UC San Diego hosts ‘Black Graduation,’ ‘Xicanx/Latinx Graduation'

Students can participate in a 'Black Graduation' with the Black Resource Center or the Raza Resource Centro’s 'Xicanx/Latinx Graduation' before UCSD’s 'All Campus Commencement.'

Raza Resource Centro says that its event 'is separate and indepedent [sic] from MEChA's Raza Grad,' or UCSD’s chapter of a group that translates to the 'Chicano Student Movement of Aztlan.'

The University of California San Diego (UCSD) will host identity-specific graduation ceremonies in June 2023. 

Students can participate in a “Black Graduation” with the Black Resource Center (BRC) or the Raza Resource Centro’s (RRC) “Xicanx/Latinx Graduation” before UCSD’s “All Campus Commencement.”

[RELATED: These universities are hosting Lavender Graduations this spring]

BRC describes its ceremony as “a pre-commencement celebration to honor Black students who have successfully completed an undergraduate or graduate/professional degree.” 

“The ceremony reinforces the bonds of scholarship and extends the sense of community and belonging,” the description continues. “The intimate ceremony is representative of African and African-American culture and culminates with a Kente Stole presentation.”

The Xicanx/Latinx Graduation similarly “highlight[s] the achievement of higher education completion in all degree fields for the Latinx student community,” according to RRC’s website

RRC “note[s] that this event is separate and indepedent [sic] from MEChA’s Raza Grad,” a reference to UCSD’s chapter of a group that translates to the “Chicano Student Movement of Aztlan.”

[RELATED: Dozens of universities host segregated graduation ceremonies based on ‘identities’]

In Sept. 2022, UCSD planned identity-specific activities for its freshman orientation.

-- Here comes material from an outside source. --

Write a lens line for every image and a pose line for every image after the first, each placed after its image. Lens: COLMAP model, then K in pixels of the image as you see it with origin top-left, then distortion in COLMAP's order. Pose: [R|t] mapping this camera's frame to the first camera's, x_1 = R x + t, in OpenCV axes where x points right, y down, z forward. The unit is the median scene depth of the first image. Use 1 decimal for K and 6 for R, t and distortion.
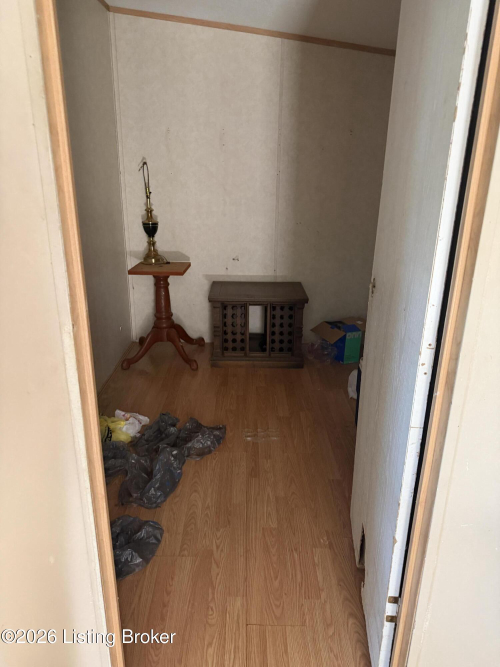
lens RADIAL K [[468.6, 0, 250.1], [0, 468.6, 332.3], [0, 0, 1]] dist [0.007074, -0.003319]
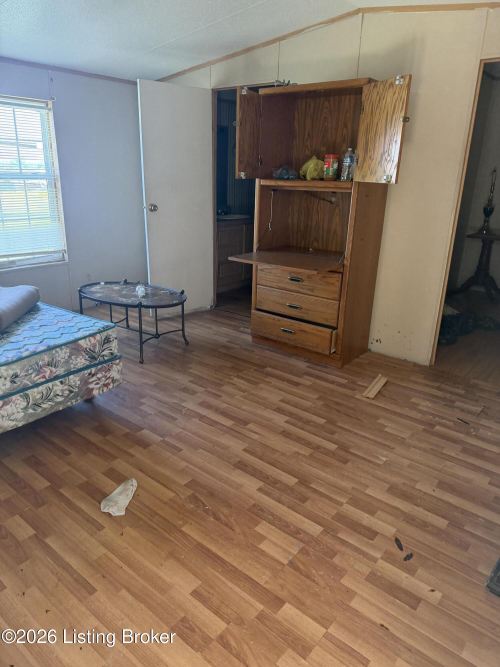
lens RADIAL K [[468.6, 0, 250.3], [0, 468.6, 333.4], [0, 0, 1]] dist [0.007074, -0.003319]
pose [[0.778081, 0.211660, -0.591431, 0.184964], [-0.219931, 0.973721, 0.059133, 0.259088], [0.588405, 0.084064, 0.804184, -0.704388]]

These activities included “Black, Latinx, and Native American Family Orientation” and a “Black Surf Week,” which barred white students and their families, according to Campus Reform

When Manhattan Institute fellow Christopher Rufo revealed UCSD’s activities, he called them “violation[s] of the Civil Rights Act.” 

A follow-up report describes UCSD reversing its decision after receiving a legal demand letter from the Foundation for Individual Rights and Expression (FIRE). 

Though UCSD updated its website to advertise the activities to all students, Campus Reform obtained exclusive recordings showing that a UCSD staff member only sent registration forms for the “Latinx” event “to students who ‘self-identify’ as Latinx.”

Campus Reform contacted all relevant parties listed for comment and will update this article accordingly.